Abandon Text!

W. H. Auden once said: "Poems are not finished; they are abandoned." I have been abandoning writing projects for many years, since only the pressure of deadline and high expectations ever got me to finish, or even start, anything of merit. This blog is an attempt to create a more consistent, self-directed writing habit. Hopefully a direction and voice will emerge.

Saturday, August 12, 2006

Eternal recurrance . . .again

There is an idea called eternal recurrance, or more commonly eternal return, which posits that all of existence is destined to repeat itself. I had first run into the idea when I was reading Nietzsche in college, and later in P.D. Ouspensky. It is usually based on a simple analysis of reality: there is a finite amount of matter, but an infinite amount of time, so it is inevitable that the same state of matter should eventually repeat itself.

Anyone with the faintest degree of numercy could find the holes in such an argument. The number pi comes to mind: it is a simple concept (the ratio of a circle's diameter to its circumference) and yet the digits of pi never repeat, as far out as you go.

Why, then, does the idea have so much appeal? Or, at least, so much appeal that it (ahem) recurs in so many different contexts of mythology, religion, philosophy, and popular culture? I think it contains a couple insights:
  1. The eternal validation of the present moment. Spiritual teachings often stress the importance of the present moment -- that what's happening right here, right now, is a special significance and importance. We can't really have meaning unless what we're doing matters in some ultimate sense . . . and it's usually hard to believe that mowing the lawn or changing a diaper is significant at all, much less ultimately so. But eternal recurrance says that this is important, because it is destined to repeat, and so, in a certain way, eternally significant. What you do will have repercussions for . . . well, forever. Not because of its effects, necessarily, but just because it always will be. This is what captured Nietzsche's imagination -- you had to be completely committed to living every moment of life to its fullest to be able to be comfortable with the notion of recurrance.
  2. The absolute necessity of being. Everyone wants to believe that things happen for a reason. We don't want events to be arbitrary. Most religions explain things teleologically -- everything that happens is in God's plan. But eternal recurrance is a conveniently godless way to communicate the same sense of absolute necessity: everything happens because it must happen this way. It's not as comforting as "the whole world's in his hands," but it does have a certain Camus-like "brotherly indifference of the Universe" appeal.

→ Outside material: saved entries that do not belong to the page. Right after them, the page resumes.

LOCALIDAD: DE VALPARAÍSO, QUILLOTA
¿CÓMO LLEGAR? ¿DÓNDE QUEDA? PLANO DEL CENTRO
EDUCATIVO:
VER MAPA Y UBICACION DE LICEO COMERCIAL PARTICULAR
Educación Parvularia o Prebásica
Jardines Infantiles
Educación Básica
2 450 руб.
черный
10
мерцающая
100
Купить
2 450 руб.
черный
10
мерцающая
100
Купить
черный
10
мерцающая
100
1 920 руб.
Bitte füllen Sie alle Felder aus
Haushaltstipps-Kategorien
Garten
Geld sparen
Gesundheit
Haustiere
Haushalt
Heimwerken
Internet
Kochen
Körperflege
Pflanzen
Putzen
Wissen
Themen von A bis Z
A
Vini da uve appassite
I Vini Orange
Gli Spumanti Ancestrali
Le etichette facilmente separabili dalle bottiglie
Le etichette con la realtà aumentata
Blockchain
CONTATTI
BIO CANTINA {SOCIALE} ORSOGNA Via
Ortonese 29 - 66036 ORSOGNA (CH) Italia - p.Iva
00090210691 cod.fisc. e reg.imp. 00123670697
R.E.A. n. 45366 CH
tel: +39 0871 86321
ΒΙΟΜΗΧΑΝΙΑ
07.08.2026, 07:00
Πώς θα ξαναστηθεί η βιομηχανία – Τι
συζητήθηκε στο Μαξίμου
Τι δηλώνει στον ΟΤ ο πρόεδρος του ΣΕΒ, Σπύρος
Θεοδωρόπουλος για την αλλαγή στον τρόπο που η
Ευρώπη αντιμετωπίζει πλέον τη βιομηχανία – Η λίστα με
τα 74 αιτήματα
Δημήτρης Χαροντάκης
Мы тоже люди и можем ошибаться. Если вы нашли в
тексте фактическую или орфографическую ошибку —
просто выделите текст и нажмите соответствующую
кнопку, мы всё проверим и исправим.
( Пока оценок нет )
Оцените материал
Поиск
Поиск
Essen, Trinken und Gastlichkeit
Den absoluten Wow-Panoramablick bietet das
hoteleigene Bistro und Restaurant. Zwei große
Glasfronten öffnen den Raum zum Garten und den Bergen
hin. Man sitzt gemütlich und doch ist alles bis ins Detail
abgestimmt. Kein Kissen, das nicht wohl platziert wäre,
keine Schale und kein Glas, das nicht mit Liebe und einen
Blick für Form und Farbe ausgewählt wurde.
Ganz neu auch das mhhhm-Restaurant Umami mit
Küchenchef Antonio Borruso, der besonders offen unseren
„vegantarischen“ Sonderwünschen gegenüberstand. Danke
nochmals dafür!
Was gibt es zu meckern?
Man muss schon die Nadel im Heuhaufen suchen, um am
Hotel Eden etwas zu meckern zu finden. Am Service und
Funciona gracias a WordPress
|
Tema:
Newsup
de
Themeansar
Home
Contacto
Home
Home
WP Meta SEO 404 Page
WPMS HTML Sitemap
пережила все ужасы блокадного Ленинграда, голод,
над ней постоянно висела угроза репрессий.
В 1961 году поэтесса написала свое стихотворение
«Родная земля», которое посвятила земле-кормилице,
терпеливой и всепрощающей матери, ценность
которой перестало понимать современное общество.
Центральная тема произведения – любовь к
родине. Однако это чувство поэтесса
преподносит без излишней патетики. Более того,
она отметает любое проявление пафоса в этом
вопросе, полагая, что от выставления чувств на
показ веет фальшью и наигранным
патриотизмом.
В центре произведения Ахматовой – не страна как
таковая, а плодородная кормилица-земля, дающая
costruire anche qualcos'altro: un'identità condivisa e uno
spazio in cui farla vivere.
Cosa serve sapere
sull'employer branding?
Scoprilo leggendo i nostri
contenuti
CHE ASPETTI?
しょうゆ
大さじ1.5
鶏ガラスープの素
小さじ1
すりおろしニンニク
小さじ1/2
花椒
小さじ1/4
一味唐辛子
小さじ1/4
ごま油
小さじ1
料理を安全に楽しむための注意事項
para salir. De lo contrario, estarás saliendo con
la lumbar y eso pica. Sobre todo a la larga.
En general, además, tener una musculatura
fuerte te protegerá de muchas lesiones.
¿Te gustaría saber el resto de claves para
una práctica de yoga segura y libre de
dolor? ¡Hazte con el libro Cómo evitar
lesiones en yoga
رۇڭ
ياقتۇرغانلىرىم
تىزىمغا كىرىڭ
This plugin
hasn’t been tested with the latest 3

I think that eternal recurrance is just the rational mind's misguided attempts to make sense of eternity. Eternity is not merely an infinite progression of time; it is the timeless Reality that is outside of and contains Time. From the timeless perspective, every moment in time always is -- past, present or future makes no difference. But the human mind believes that the past is forever gone, and only a continuation or repetition of the present could possibly validate its existence. (I think this is exactly the same tendency in human thinking that leads people to believe in an "afterlife"; since Eternity doesn't make sense to us, we imagine that our existence beyond death is merely a continuation of our life in time, rather than a Reality outside of time.)

Why does any of this matter? Why am I thinking about this now? It bugs me, because I feel, like Nietzsche, that I ought to be able to live as though eternal recurrance is true. I want to believe that I am living in such a way that I would have it no other way. I want to believe that everything is unfolding as it must. I am longing for a life without regrets. But right now, I don't have either the experience or the theology to do that.